Nunca fui e não me considero um grande conhecedor da culinária japonesa. Conheço um pouco de comida, contudo, talvez o suficiente para depreender da observação à minha volta que a maioria dos meus compatriotas (às voltas com rodízios em que imperam peixes de qualidade duvidosa, nem sempre os mais frescos, com sabores soterrados por litros de shoyu e azeite trufado, cream cheese, e toda sorte de parafernália ditada pela livre criatividade do dia), quando saem à noite invariavelmente para aquele seu “japa” de estimação (não gosto do termo, acho rude e indelicado, dado o nível de seriedade e atenção aos detalhes que os japoneses, dos mais simples aos sofisticados, imprimem à sua culinária), tampouco sejam grandes conhecedores.
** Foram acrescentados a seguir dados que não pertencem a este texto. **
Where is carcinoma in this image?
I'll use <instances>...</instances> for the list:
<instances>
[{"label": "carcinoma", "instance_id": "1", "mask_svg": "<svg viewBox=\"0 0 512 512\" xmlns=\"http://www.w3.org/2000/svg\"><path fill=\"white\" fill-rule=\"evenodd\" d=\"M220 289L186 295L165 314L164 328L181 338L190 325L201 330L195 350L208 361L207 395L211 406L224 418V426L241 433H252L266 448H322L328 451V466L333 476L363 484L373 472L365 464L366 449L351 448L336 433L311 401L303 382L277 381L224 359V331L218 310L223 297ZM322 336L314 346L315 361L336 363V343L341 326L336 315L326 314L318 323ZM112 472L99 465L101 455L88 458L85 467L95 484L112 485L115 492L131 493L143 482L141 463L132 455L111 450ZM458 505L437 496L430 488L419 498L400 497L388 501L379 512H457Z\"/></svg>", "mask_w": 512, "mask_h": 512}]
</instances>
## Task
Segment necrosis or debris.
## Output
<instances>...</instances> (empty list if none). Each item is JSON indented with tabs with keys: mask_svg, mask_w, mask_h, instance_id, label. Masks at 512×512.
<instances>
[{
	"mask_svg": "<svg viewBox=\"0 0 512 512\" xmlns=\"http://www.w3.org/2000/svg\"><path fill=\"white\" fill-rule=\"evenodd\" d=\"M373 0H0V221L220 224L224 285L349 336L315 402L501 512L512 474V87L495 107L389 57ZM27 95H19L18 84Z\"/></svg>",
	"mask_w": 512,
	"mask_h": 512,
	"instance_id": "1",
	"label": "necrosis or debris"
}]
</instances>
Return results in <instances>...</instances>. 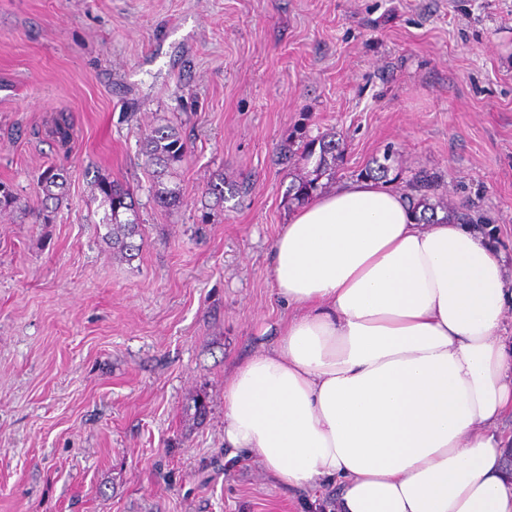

De fato, durante boa parte da minha vida, o que conhecia como comida japonesa em restaurantes de São Paulo, eram verdadeiras catástrofes que nunca me agradaram: peixes de procedência duvidosa mascarados por sal, açúcar, gordura, acidez; insossos salmões de cativeiro aos montes; frituras em óleo velho. Texturas bobas, crocâncias pouco criativas, ausência de nuances, uma massificação repetitiva e sem fim. Sim, já falei do cream cheese, mas volto a repetir: como é possível? Por muitos anos, mantive-me afastado da dita culinária “japonesa”. Quando me convidavam, achava mais fácil simplesmente recusar educadamente e dizer que não aprecio esse tipo de cozinha.

Vieira

Aos poucos, todavia, sozinho e timidamente, comecei a mudar. Se eu encontrava prazer jantando sozinho em restaurantes franceses e italianos da minha zona de conforto, por que não explorar outros ares? Não contei nada para os meus amigos. Eles não entenderiam os balcões que passei a explorar sem eles. A vida, afinal, sua beleza, reside em sair, olhar, experimentar, aprender, ouvir, entender, deixar que toda a complexidade e riqueza do mundo possam nos invadir. Para um taurino teimoso isso nem sempre é tarefa fácil, mas sempre me forcei a isso. Embora aprecie demais certo lado intelectual e abstrato da existência, meu eu poético, sentimental, terreno, diz-me que as sensações valem mais. Esses dias li um poema de Heine que me deixou com um risinho de canto de boca: Schlage die Trommel und fürchte dich nicht,/ Und küsse die Marketenderin!/ Das ist die ganze Wissenschaft,/ Das ist der Bücher tiefster Sinn. A tradução: Bate o tambor e não te assustes,/ E beija a garota da cantina!/ Esse é todo o conhecimento/ E a lição mais profunda dos livros.

Unagui

Heine (a quem Borges e Nietzsche chamaram de o maior dos poetas alemães, e a quem Stevenson considerava o mais perfeito dos poetas) foi aluno de filosofia do próprio Hegel, entre outros feitos muito maiores que este. Encaro este poema como um convite à dança, à música, ao ritmo, à festa, ao entusiasmo, à diversão, à coragem. Desfrutar o que a vida tem de melhor, toda sua beleza, desfrutá-la de peito aberto e com bravura sobre o mar de perigos, passar-lhe a perna, roubá-la com força, tomá-la com resolução, puxá-la pelos cabelos. Já dizia Lou Andreas-Salomé (já citei uma vez aqui): A vida te dará poucos presentes, acredita: se queres uma vida, é preciso que a roubes. Esta frase nunca saiu da minha cabeça. Ainda sobre a coragem: estes dias, na Sala São Paulo, o grande pianista Sir András Schiff, antes de interpretar as Davidsbündlertänze de Schumann, disse-nos que a peça, dicotômica, era uma batalha entre os dois lados da alma poética de Schumann, Eusebius (sensível e poético) e Florestan (impetuoso e dramático). Sir András nos explica que ao final Eusebius vence. Quando fui ler mais sobre a obra, descobri que Schumann adicionou como prefácio à obra estes versos de um antigo ditado alemão: Em toda e qualquer idade, a alegria e a tristeza se misturam. Sê piedoso na alegria, enfrenta a tristeza com coragem.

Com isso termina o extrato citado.